5. Justify but ask for justification in return: Appealing to the reason of our co-citizens is, of course, in part an exercise in justification. This involves showing how certain values are objectively good values, how certain ideas are objectively good ideas, how certain policies are objectively good policies in the context of engaging with each other as free and equal. We cannot out-source the justificatory burden to our teachers, to our elected representatives, to the media. We must actively day to day engage in the justification of our values reminding our co-citizens how they protect and benefit us all. By the same token where we are met with objections or counter-claims, we should not resort to ridicule or derision; we too are entitled to justification and so we must patiently but persistently interrogate our co-citizens as to why we should believe that there is a conspiracy of elites, or that the entire political class is completely corrupt or that elections are rigged or why media outlets are biased, insisting on evidence where necessary.
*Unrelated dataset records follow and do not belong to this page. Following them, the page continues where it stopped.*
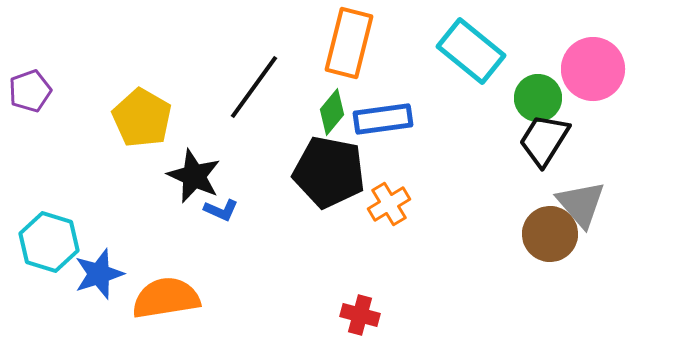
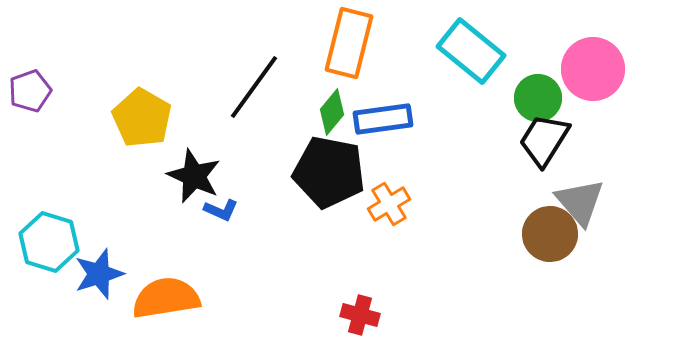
gray triangle: moved 1 px left, 2 px up
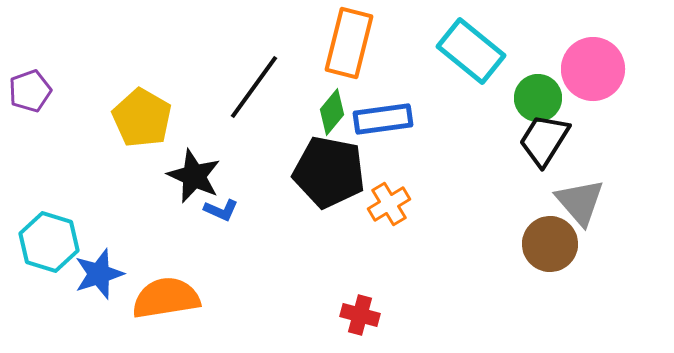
brown circle: moved 10 px down
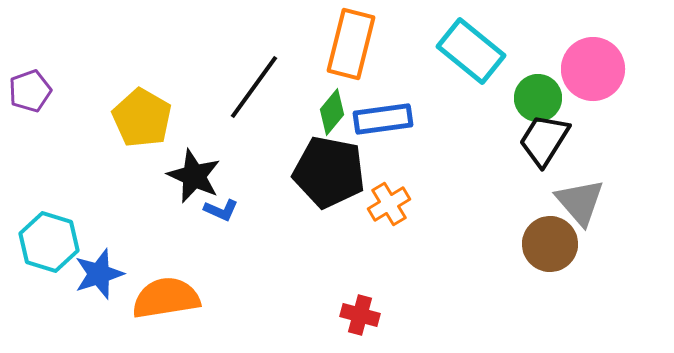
orange rectangle: moved 2 px right, 1 px down
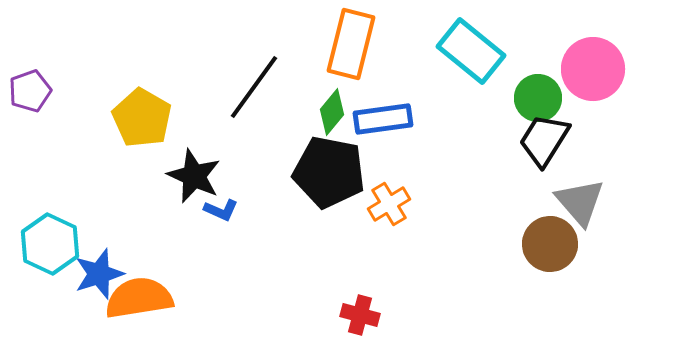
cyan hexagon: moved 1 px right, 2 px down; rotated 8 degrees clockwise
orange semicircle: moved 27 px left
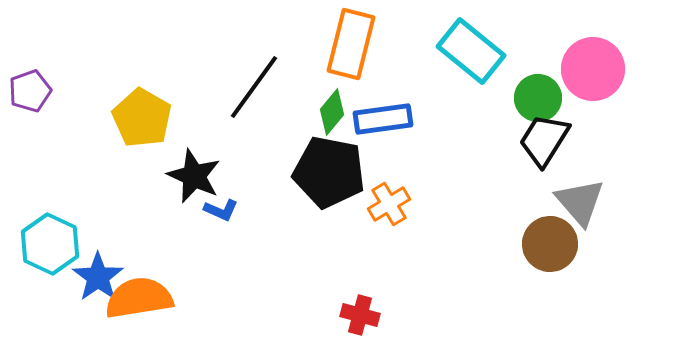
blue star: moved 1 px left, 3 px down; rotated 18 degrees counterclockwise
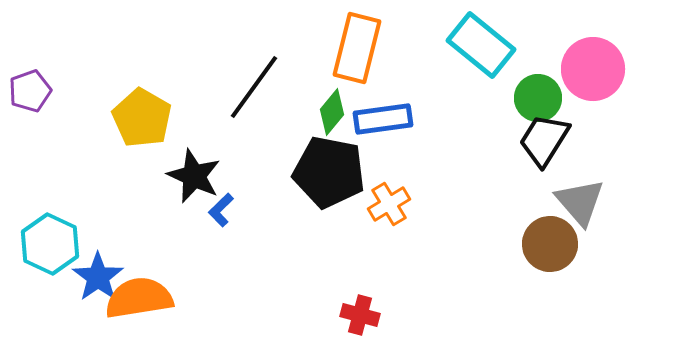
orange rectangle: moved 6 px right, 4 px down
cyan rectangle: moved 10 px right, 6 px up
blue L-shape: rotated 112 degrees clockwise
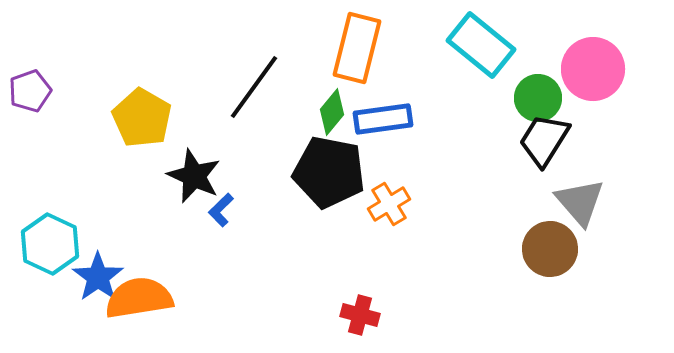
brown circle: moved 5 px down
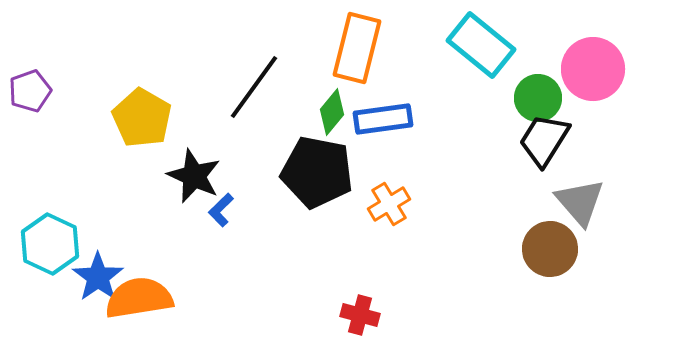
black pentagon: moved 12 px left
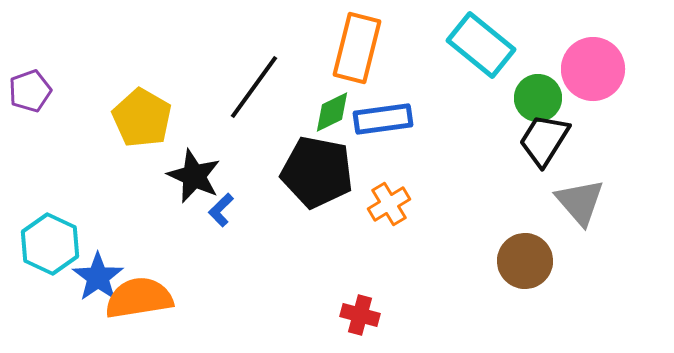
green diamond: rotated 24 degrees clockwise
brown circle: moved 25 px left, 12 px down
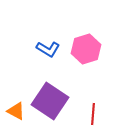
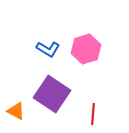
purple square: moved 2 px right, 7 px up
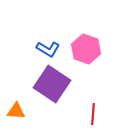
pink hexagon: rotated 24 degrees counterclockwise
purple square: moved 10 px up
orange triangle: rotated 24 degrees counterclockwise
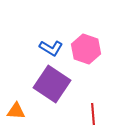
blue L-shape: moved 3 px right, 1 px up
red line: rotated 10 degrees counterclockwise
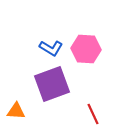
pink hexagon: rotated 16 degrees counterclockwise
purple square: rotated 36 degrees clockwise
red line: rotated 20 degrees counterclockwise
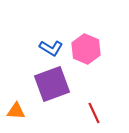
pink hexagon: rotated 20 degrees clockwise
red line: moved 1 px right, 1 px up
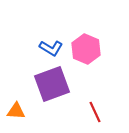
red line: moved 1 px right, 1 px up
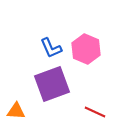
blue L-shape: rotated 35 degrees clockwise
red line: rotated 40 degrees counterclockwise
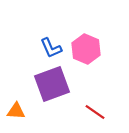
red line: rotated 10 degrees clockwise
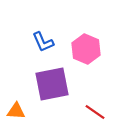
blue L-shape: moved 8 px left, 6 px up
purple square: rotated 9 degrees clockwise
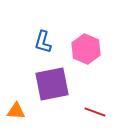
blue L-shape: rotated 40 degrees clockwise
red line: rotated 15 degrees counterclockwise
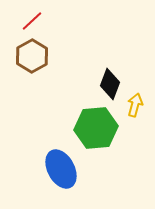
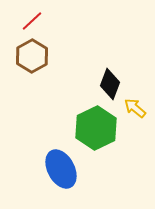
yellow arrow: moved 3 px down; rotated 65 degrees counterclockwise
green hexagon: rotated 21 degrees counterclockwise
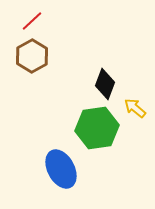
black diamond: moved 5 px left
green hexagon: moved 1 px right; rotated 18 degrees clockwise
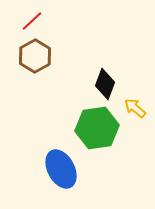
brown hexagon: moved 3 px right
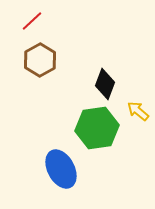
brown hexagon: moved 5 px right, 4 px down
yellow arrow: moved 3 px right, 3 px down
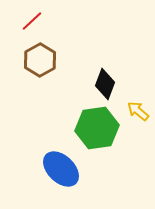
blue ellipse: rotated 18 degrees counterclockwise
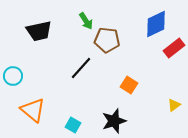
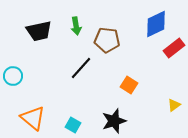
green arrow: moved 10 px left, 5 px down; rotated 24 degrees clockwise
orange triangle: moved 8 px down
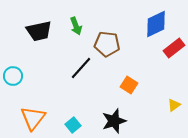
green arrow: rotated 12 degrees counterclockwise
brown pentagon: moved 4 px down
orange triangle: rotated 28 degrees clockwise
cyan square: rotated 21 degrees clockwise
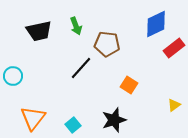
black star: moved 1 px up
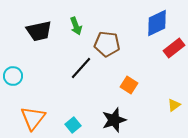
blue diamond: moved 1 px right, 1 px up
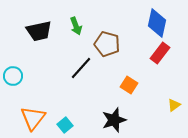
blue diamond: rotated 52 degrees counterclockwise
brown pentagon: rotated 10 degrees clockwise
red rectangle: moved 14 px left, 5 px down; rotated 15 degrees counterclockwise
cyan square: moved 8 px left
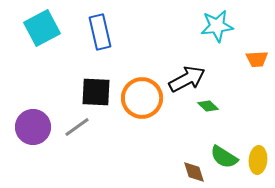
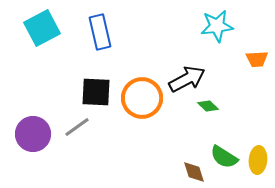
purple circle: moved 7 px down
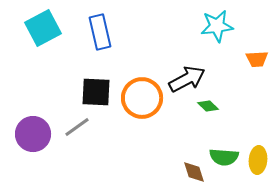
cyan square: moved 1 px right
green semicircle: rotated 28 degrees counterclockwise
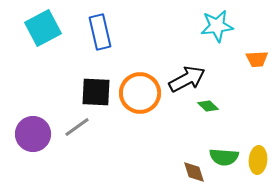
orange circle: moved 2 px left, 5 px up
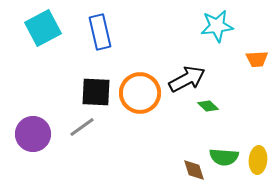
gray line: moved 5 px right
brown diamond: moved 2 px up
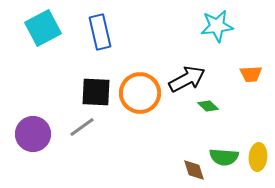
orange trapezoid: moved 6 px left, 15 px down
yellow ellipse: moved 3 px up
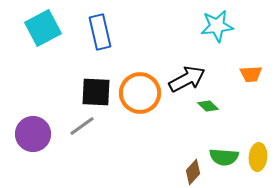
gray line: moved 1 px up
brown diamond: moved 1 px left, 2 px down; rotated 60 degrees clockwise
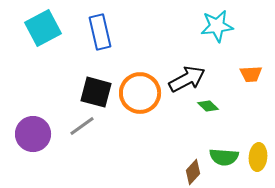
black square: rotated 12 degrees clockwise
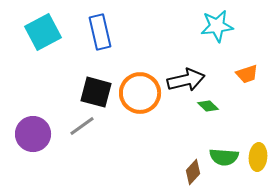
cyan square: moved 4 px down
orange trapezoid: moved 4 px left; rotated 15 degrees counterclockwise
black arrow: moved 1 px left, 1 px down; rotated 15 degrees clockwise
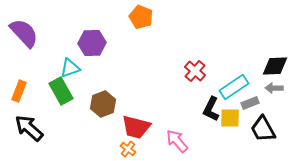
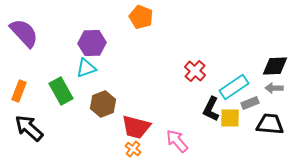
cyan triangle: moved 16 px right
black trapezoid: moved 7 px right, 5 px up; rotated 124 degrees clockwise
orange cross: moved 5 px right
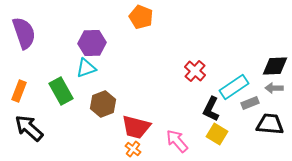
purple semicircle: rotated 24 degrees clockwise
yellow square: moved 13 px left, 16 px down; rotated 30 degrees clockwise
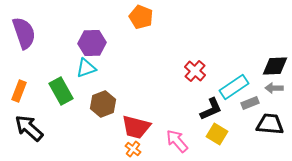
black L-shape: rotated 140 degrees counterclockwise
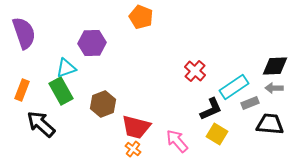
cyan triangle: moved 20 px left
orange rectangle: moved 3 px right, 1 px up
black arrow: moved 12 px right, 4 px up
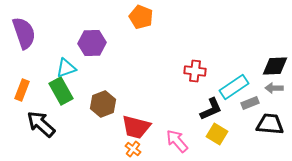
red cross: rotated 35 degrees counterclockwise
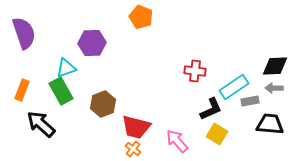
gray rectangle: moved 2 px up; rotated 12 degrees clockwise
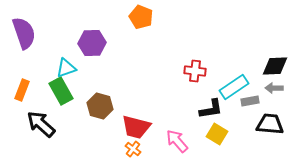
brown hexagon: moved 3 px left, 2 px down; rotated 25 degrees counterclockwise
black L-shape: rotated 15 degrees clockwise
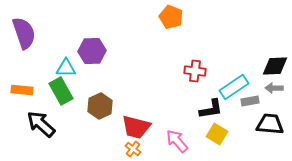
orange pentagon: moved 30 px right
purple hexagon: moved 8 px down
cyan triangle: rotated 20 degrees clockwise
orange rectangle: rotated 75 degrees clockwise
brown hexagon: rotated 20 degrees clockwise
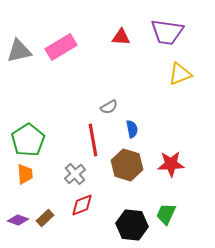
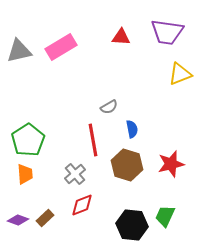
red star: rotated 12 degrees counterclockwise
green trapezoid: moved 1 px left, 2 px down
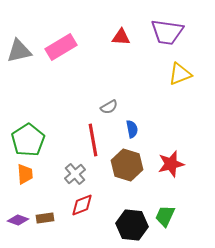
brown rectangle: rotated 36 degrees clockwise
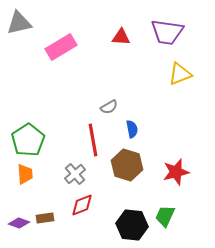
gray triangle: moved 28 px up
red star: moved 5 px right, 8 px down
purple diamond: moved 1 px right, 3 px down
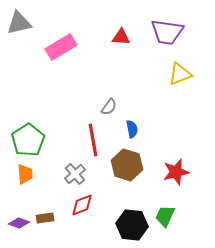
gray semicircle: rotated 24 degrees counterclockwise
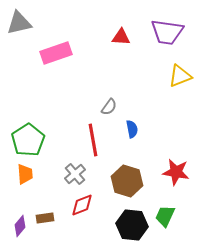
pink rectangle: moved 5 px left, 6 px down; rotated 12 degrees clockwise
yellow triangle: moved 2 px down
brown hexagon: moved 16 px down
red star: rotated 24 degrees clockwise
purple diamond: moved 1 px right, 3 px down; rotated 70 degrees counterclockwise
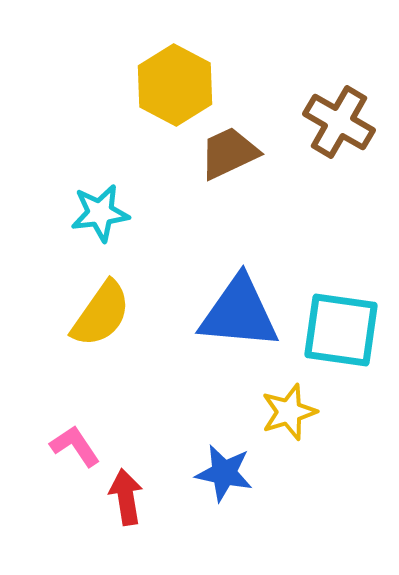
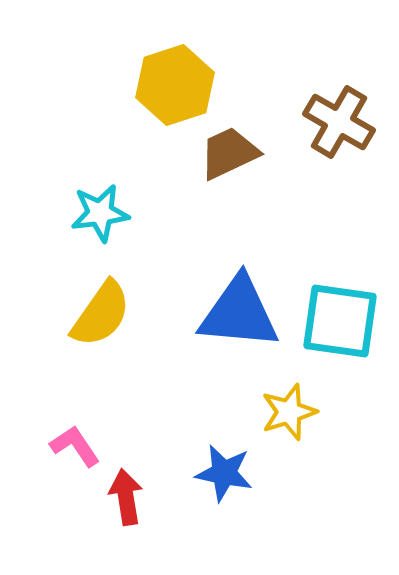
yellow hexagon: rotated 14 degrees clockwise
cyan square: moved 1 px left, 9 px up
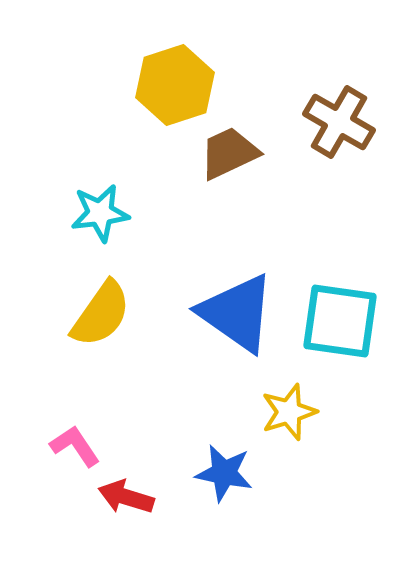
blue triangle: moved 2 px left; rotated 30 degrees clockwise
red arrow: rotated 64 degrees counterclockwise
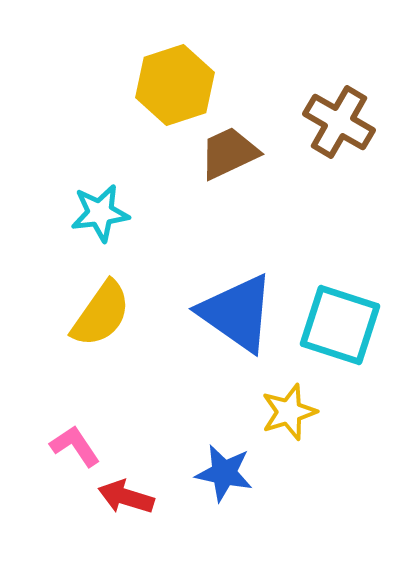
cyan square: moved 4 px down; rotated 10 degrees clockwise
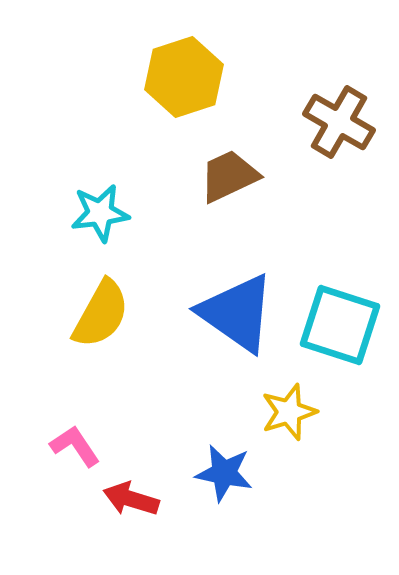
yellow hexagon: moved 9 px right, 8 px up
brown trapezoid: moved 23 px down
yellow semicircle: rotated 6 degrees counterclockwise
red arrow: moved 5 px right, 2 px down
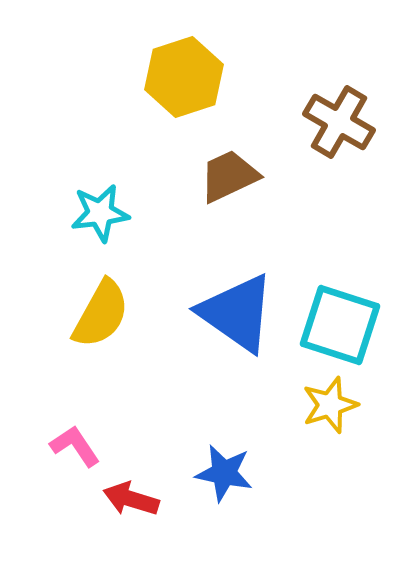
yellow star: moved 41 px right, 7 px up
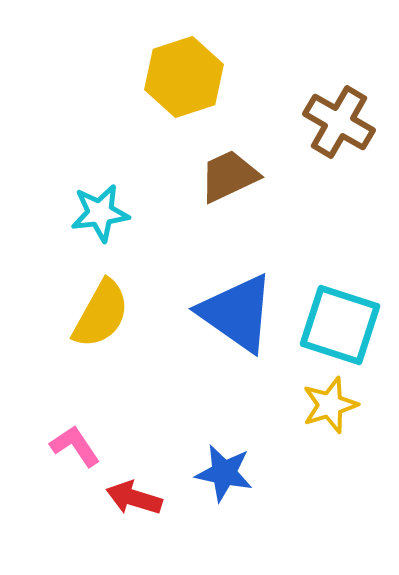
red arrow: moved 3 px right, 1 px up
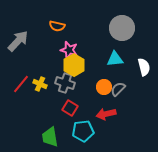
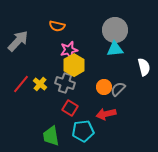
gray circle: moved 7 px left, 2 px down
pink star: rotated 30 degrees counterclockwise
cyan triangle: moved 10 px up
yellow cross: rotated 16 degrees clockwise
green trapezoid: moved 1 px right, 1 px up
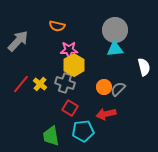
pink star: rotated 12 degrees clockwise
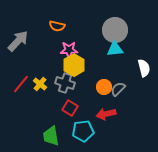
white semicircle: moved 1 px down
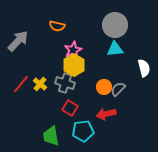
gray circle: moved 5 px up
pink star: moved 4 px right; rotated 24 degrees counterclockwise
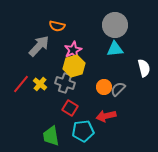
gray arrow: moved 21 px right, 5 px down
yellow hexagon: moved 1 px down; rotated 15 degrees clockwise
red arrow: moved 2 px down
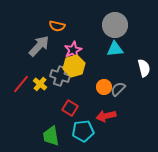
gray cross: moved 5 px left, 7 px up
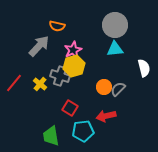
red line: moved 7 px left, 1 px up
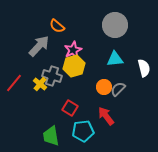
orange semicircle: rotated 28 degrees clockwise
cyan triangle: moved 10 px down
gray cross: moved 8 px left
red arrow: rotated 66 degrees clockwise
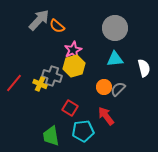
gray circle: moved 3 px down
gray arrow: moved 26 px up
yellow cross: rotated 16 degrees counterclockwise
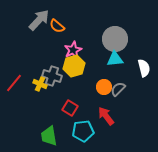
gray circle: moved 11 px down
green trapezoid: moved 2 px left
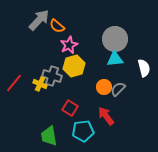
pink star: moved 4 px left, 5 px up
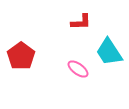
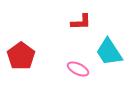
pink ellipse: rotated 10 degrees counterclockwise
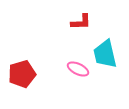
cyan trapezoid: moved 4 px left, 2 px down; rotated 20 degrees clockwise
red pentagon: moved 1 px right, 18 px down; rotated 20 degrees clockwise
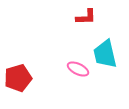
red L-shape: moved 5 px right, 5 px up
red pentagon: moved 4 px left, 4 px down
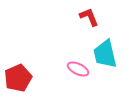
red L-shape: moved 3 px right; rotated 110 degrees counterclockwise
red pentagon: rotated 8 degrees counterclockwise
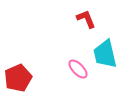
red L-shape: moved 3 px left, 2 px down
pink ellipse: rotated 20 degrees clockwise
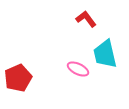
red L-shape: rotated 15 degrees counterclockwise
pink ellipse: rotated 20 degrees counterclockwise
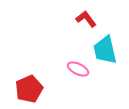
cyan trapezoid: moved 4 px up
red pentagon: moved 11 px right, 11 px down
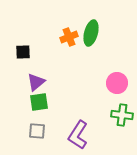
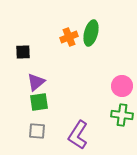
pink circle: moved 5 px right, 3 px down
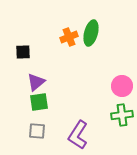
green cross: rotated 15 degrees counterclockwise
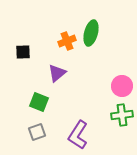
orange cross: moved 2 px left, 4 px down
purple triangle: moved 21 px right, 9 px up
green square: rotated 30 degrees clockwise
gray square: moved 1 px down; rotated 24 degrees counterclockwise
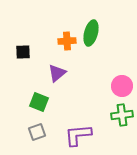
orange cross: rotated 18 degrees clockwise
purple L-shape: rotated 52 degrees clockwise
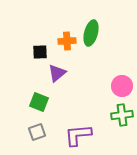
black square: moved 17 px right
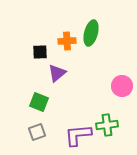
green cross: moved 15 px left, 10 px down
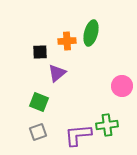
gray square: moved 1 px right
6. Respect and ask for respect in return: Perhaps one of the biggest failings in recent debates of those of us who believe in defending our constitutional values has been a knee-jerk tendency to ridicule, deride, scoff at or treat those who may think differently, or are in position of less information, or who make ill-informed judgments or comments as inferior, lumpen, ignorant know-nothings. This completely disregards their own capacity for reason and negates their status as co-equal to us under our constitutional values. In the ongoing process of articulating and defending our constitutional values we must first and foremost do so in a spirit of mutual respect, recognizing our co-citizens’ co-equal status as well as their capacity to reason. It is after all, through appealing to their sense of reason that we most effectively defend our constitutional values.

We must not derelict our duty to defend our constitutional values through persuasion and reasoned argument in a spirit of mutual respect. Otherwise, we are in serious danger of failing to heed Goya’s warning and inadvertently allowing reason, and in particular the reason of those seduced by authoritarian tendencies, to drowse in our constitutional politics with potentially disastrous consequences.


SUGGESTED CITATION  Mac Amhlaigh, Cormac: The Sleep of Reason Produces Monsters, VerfBlog, 2016/11/09, https://verfassungsblog.de/the-sleep-of-reason-produces-monsters/, DOI: 10.17176/20161110-092621.

2 Comments

  1. Betzdorf Thu 10 Nov 2016 at 08:58 - Reply

    Cormac, think about the following recent cases from the “New Germany”:

    A 90 year old lady got rapped by a 19 year old migrant born in Morroco.

    A 87 year old lady was slaughtered at night in a nursing home by an 18 year old Somali.

    A 88 year old lady got rapped by a 20 year Somali.

    A 70 year old lady got slaughtered by a Pakistani in her house with islamic verses written on the wall.

    Is it justified to call it “sleep of reason” if people want to get rid of the politicians that are evidently responsible for these developments?
    Politicians who deliberately betray the public about the breakdown of public safety all over the country and the emergence of islamic terror caused by a unlawful government invitation to hundreds of thousands illegal migrants.

    If you call it “sleep of reason” I call it “awakening of reason”.

  2. Maria Anna Dewes Thu 17 Nov 2016 at 14:42 - Reply

    Sollten die Kommentare hier nicht moderiert werden? Wie kann sich ein Troll wie Herr Betzdorf dann hier verbreiten?